### PROBLEM
Write out word for word the lines of the data below, starting at the line that contains "扩展结点有点像把首字组合的词中的字换成它所代表的词。词首字组合「造物神」是递归的，但有个缺点 —— 或者说是优点" and running through the end of the data, both ends included.

### DATA EXTRACT
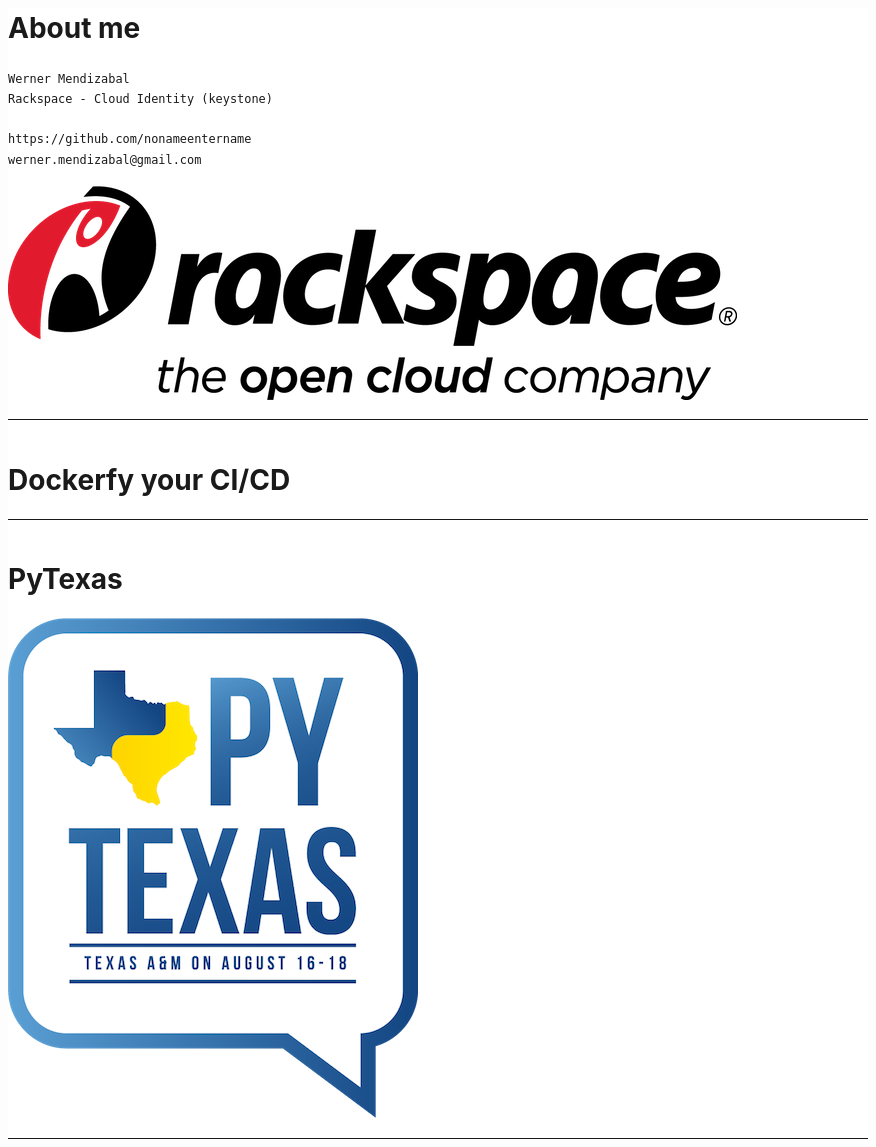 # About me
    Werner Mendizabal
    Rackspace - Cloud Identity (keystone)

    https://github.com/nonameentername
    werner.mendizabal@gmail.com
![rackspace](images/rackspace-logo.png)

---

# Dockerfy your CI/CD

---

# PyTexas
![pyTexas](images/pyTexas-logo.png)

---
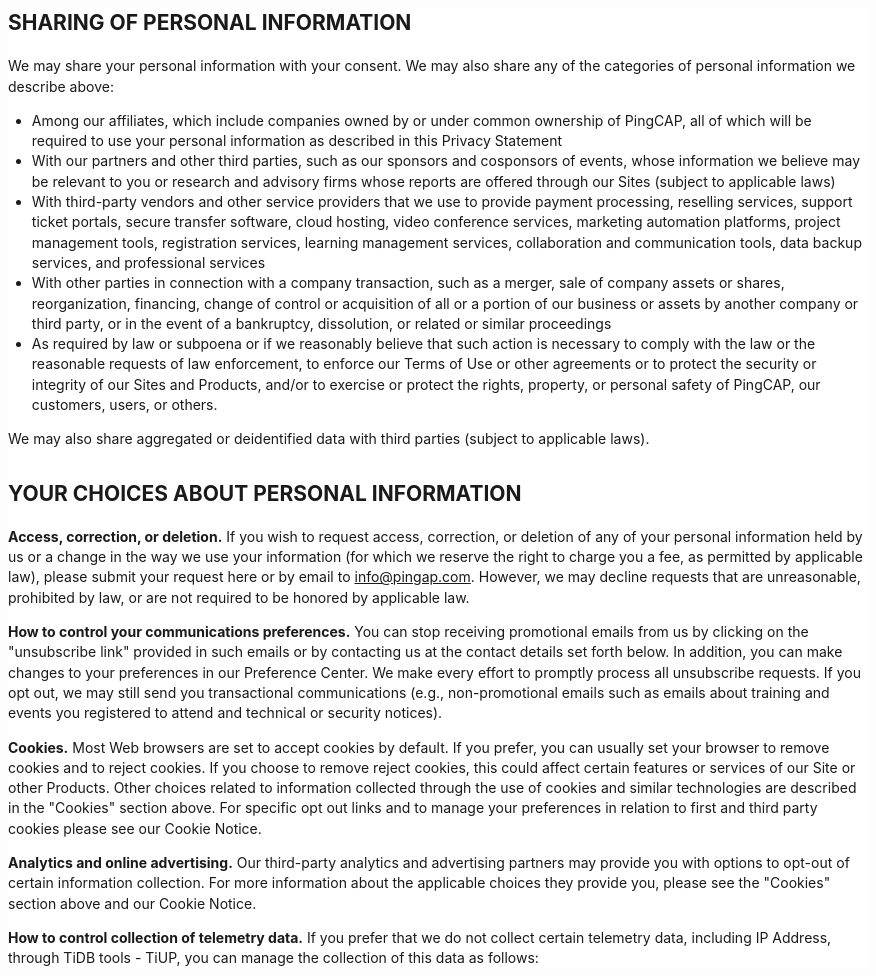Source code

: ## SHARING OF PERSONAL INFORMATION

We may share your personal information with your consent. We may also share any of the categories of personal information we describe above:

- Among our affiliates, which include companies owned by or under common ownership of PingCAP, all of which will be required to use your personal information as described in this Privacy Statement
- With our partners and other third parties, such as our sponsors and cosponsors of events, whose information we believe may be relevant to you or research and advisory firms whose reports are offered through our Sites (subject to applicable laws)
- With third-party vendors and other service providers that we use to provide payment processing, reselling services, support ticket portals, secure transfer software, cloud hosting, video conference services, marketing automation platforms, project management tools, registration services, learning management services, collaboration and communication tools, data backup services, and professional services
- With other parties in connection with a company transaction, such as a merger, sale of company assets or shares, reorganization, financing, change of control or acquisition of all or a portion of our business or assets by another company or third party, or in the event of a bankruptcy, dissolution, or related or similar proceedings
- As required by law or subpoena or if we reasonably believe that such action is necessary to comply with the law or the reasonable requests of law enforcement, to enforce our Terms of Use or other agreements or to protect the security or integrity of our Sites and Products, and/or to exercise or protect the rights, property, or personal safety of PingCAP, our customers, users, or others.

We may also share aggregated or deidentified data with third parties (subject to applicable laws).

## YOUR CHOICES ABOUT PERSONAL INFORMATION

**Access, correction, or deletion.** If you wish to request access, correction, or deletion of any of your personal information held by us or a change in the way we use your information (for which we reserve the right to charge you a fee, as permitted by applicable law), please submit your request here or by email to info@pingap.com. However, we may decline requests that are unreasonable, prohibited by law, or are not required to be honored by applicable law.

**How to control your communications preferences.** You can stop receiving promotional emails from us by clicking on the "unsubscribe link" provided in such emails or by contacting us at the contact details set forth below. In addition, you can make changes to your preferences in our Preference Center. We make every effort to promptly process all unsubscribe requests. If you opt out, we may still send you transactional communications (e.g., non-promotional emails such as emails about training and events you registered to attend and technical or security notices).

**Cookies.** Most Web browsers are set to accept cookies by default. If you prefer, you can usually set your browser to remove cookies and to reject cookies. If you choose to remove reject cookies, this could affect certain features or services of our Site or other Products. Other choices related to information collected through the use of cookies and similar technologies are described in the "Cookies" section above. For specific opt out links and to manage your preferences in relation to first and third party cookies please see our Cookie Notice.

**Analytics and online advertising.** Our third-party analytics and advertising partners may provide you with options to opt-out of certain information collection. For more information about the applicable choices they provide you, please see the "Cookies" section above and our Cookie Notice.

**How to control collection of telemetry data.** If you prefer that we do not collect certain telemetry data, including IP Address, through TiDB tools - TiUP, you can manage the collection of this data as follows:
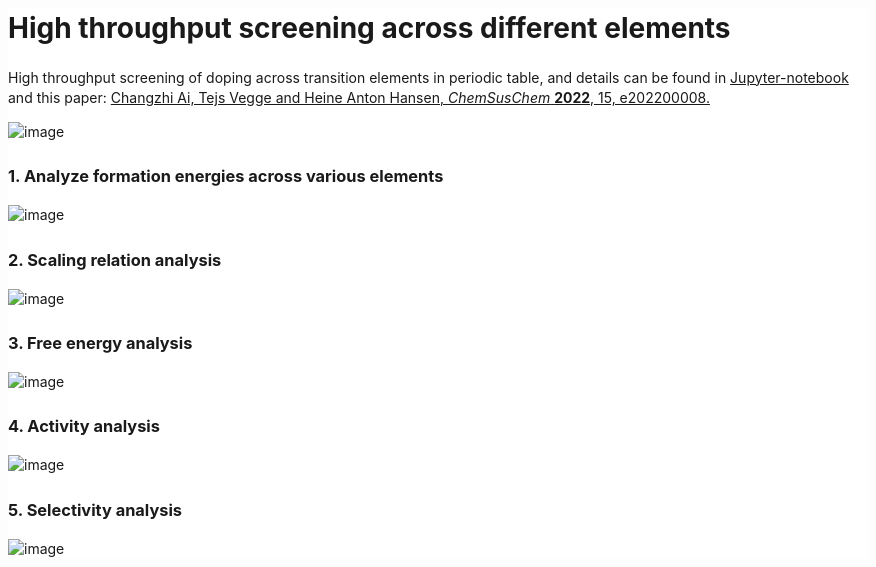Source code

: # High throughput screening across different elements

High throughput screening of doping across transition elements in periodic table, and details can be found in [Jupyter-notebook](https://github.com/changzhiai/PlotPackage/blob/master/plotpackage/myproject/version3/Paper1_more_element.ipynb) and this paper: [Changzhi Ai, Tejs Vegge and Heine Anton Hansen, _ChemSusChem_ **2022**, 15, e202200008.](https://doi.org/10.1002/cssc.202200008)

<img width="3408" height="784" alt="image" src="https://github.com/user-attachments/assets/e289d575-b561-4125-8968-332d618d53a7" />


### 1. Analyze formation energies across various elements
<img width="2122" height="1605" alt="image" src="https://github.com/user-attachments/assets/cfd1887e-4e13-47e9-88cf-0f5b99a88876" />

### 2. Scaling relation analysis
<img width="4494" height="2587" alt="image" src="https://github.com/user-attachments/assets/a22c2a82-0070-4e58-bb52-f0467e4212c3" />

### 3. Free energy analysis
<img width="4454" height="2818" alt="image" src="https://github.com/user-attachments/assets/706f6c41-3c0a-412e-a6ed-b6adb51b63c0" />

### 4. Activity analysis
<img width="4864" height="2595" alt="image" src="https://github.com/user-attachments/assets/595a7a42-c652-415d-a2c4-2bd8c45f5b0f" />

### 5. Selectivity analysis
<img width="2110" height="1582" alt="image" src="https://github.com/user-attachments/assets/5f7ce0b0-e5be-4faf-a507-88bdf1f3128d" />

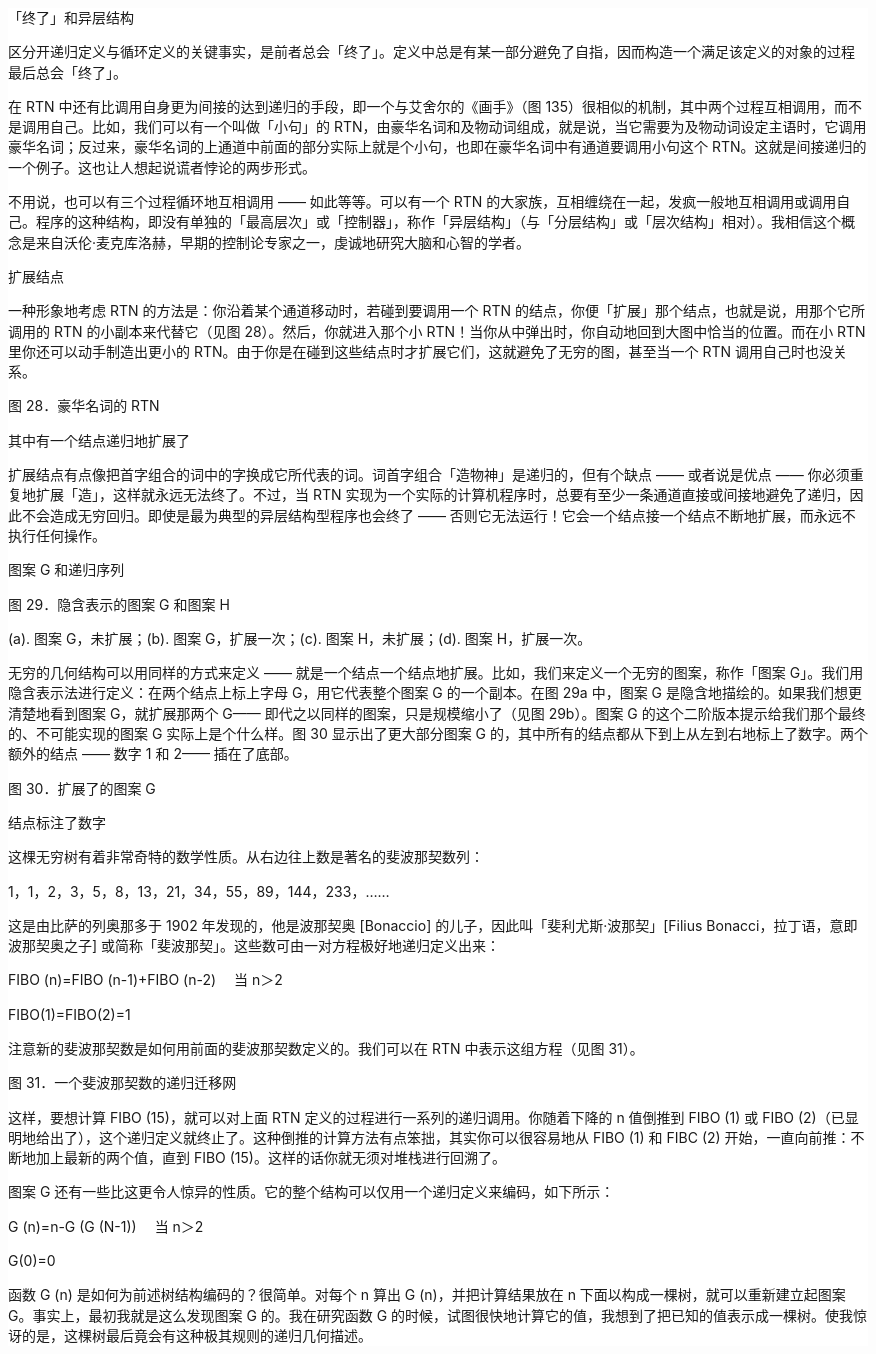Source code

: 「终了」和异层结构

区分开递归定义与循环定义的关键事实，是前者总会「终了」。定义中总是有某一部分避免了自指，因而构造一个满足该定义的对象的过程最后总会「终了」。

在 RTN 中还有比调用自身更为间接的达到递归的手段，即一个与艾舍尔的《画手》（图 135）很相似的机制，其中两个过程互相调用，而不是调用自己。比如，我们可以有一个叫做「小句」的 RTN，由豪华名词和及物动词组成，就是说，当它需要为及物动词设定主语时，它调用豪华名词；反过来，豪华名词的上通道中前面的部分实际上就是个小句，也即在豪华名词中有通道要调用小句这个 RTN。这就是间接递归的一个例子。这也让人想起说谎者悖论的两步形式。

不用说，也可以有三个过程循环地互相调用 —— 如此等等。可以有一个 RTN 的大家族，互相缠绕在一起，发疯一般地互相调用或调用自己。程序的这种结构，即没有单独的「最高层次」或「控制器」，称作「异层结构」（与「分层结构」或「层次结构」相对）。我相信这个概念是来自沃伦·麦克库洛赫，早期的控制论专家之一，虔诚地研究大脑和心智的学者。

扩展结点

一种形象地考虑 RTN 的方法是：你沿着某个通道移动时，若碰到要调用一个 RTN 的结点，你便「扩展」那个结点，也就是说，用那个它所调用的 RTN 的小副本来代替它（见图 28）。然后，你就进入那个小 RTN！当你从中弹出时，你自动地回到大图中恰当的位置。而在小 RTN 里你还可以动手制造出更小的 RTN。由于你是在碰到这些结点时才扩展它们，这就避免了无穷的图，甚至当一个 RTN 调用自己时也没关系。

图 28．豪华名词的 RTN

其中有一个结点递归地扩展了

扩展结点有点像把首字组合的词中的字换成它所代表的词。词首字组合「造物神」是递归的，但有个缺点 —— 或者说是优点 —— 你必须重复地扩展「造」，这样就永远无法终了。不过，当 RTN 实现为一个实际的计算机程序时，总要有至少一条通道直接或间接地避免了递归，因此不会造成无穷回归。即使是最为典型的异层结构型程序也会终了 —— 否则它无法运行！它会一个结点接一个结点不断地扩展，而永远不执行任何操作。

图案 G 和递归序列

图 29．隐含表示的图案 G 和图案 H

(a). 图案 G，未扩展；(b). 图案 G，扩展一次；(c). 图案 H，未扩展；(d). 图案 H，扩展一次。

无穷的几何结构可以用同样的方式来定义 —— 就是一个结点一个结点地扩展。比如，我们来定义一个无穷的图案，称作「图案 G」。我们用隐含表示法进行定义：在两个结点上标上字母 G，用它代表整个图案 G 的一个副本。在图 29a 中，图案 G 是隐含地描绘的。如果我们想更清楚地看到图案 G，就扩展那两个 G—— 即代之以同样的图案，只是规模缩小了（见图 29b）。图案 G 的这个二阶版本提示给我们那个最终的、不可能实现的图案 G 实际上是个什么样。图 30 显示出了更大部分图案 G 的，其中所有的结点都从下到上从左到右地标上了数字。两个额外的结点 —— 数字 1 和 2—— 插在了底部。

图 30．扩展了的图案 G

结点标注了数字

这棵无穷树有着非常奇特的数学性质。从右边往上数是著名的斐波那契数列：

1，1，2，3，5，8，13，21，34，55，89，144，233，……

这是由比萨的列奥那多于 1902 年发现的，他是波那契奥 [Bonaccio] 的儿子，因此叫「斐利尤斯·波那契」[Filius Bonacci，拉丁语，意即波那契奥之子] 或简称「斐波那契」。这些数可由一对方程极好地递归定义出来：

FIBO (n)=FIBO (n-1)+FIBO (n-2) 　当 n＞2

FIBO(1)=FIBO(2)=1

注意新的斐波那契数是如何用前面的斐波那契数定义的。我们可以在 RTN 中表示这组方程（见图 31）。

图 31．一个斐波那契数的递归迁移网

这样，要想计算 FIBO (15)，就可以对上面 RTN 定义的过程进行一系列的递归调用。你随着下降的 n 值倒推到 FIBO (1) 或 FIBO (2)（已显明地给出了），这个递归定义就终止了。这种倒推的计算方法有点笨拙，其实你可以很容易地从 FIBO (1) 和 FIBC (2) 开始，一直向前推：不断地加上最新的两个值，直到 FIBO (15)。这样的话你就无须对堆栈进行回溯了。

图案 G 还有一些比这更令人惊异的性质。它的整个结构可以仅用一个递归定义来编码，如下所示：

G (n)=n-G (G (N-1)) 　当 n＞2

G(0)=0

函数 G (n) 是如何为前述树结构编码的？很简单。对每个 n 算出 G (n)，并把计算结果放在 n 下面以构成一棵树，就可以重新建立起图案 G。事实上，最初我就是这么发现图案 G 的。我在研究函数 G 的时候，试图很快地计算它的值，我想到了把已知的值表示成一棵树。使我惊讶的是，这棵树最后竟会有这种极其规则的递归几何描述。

### WRITTEN REPLY
扩展结点有点像把首字组合的词中的字换成它所代表的词。词首字组合「造物神」是递归的，但有个缺点 —— 或者说是优点 —— 你必须重复地扩展「造」，这样就永远无法终了。不过，当 RTN 实现为一个实际的计算机程序时，总要有至少一条通道直接或间接地避免了递归，因此不会造成无穷回归。即使是最为典型的异层结构型程序也会终了 —— 否则它无法运行！它会一个结点接一个结点不断地扩展，而永远不执行任何操作。

图案 G 和递归序列

图 29．隐含表示的图案 G 和图案 H

(a). 图案 G，未扩展；(b). 图案 G，扩展一次；(c). 图案 H，未扩展；(d). 图案 H，扩展一次。

无穷的几何结构可以用同样的方式来定义 —— 就是一个结点一个结点地扩展。比如，我们来定义一个无穷的图案，称作「图案 G」。我们用隐含表示法进行定义：在两个结点上标上字母 G，用它代表整个图案 G 的一个副本。在图 29a 中，图案 G 是隐含地描绘的。如果我们想更清楚地看到图案 G，就扩展那两个 G—— 即代之以同样的图案，只是规模缩小了（见图 29b）。图案 G 的这个二阶版本提示给我们那个最终的、不可能实现的图案 G 实际上是个什么样。图 30 显示出了更大部分图案 G 的，其中所有的结点都从下到上从左到右地标上了数字。两个额外的结点 —— 数字 1 和 2—— 插在了底部。

图 30．扩展了的图案 G

结点标注了数字

这棵无穷树有着非常奇特的数学性质。从右边往上数是著名的斐波那契数列：

1，1，2，3，5，8，13，21，34，55，89，144，233，……

这是由比萨的列奥那多于 1902 年发现的，他是波那契奥 [Bonaccio] 的儿子，因此叫「斐利尤斯·波那契」[Filius Bonacci，拉丁语，意即波那契奥之子] 或简称「斐波那契」。这些数可由一对方程极好地递归定义出来：

FIBO (n)=FIBO (n-1)+FIBO (n-2) 　当 n＞2

FIBO(1)=FIBO(2)=1

注意新的斐波那契数是如何用前面的斐波那契数定义的。我们可以在 RTN 中表示这组方程（见图 31）。

图 31．一个斐波那契数的递归迁移网

这样，要想计算 FIBO (15)，就可以对上面 RTN 定义的过程进行一系列的递归调用。你随着下降的 n 值倒推到 FIBO (1) 或 FIBO (2)（已显明地给出了），这个递归定义就终止了。这种倒推的计算方法有点笨拙，其实你可以很容易地从 FIBO (1) 和 FIBC (2) 开始，一直向前推：不断地加上最新的两个值，直到 FIBO (15)。这样的话你就无须对堆栈进行回溯了。

图案 G 还有一些比这更令人惊异的性质。它的整个结构可以仅用一个递归定义来编码，如下所示：

G (n)=n-G (G (N-1)) 　当 n＞2

G(0)=0

函数 G (n) 是如何为前述树结构编码的？很简单。对每个 n 算出 G (n)，并把计算结果放在 n 下面以构成一棵树，就可以重新建立起图案 G。事实上，最初我就是这么发现图案 G 的。我在研究函数 G 的时候，试图很快地计算它的值，我想到了把已知的值表示成一棵树。使我惊讶的是，这棵树最后竟会有这种极其规则的递归几何描述。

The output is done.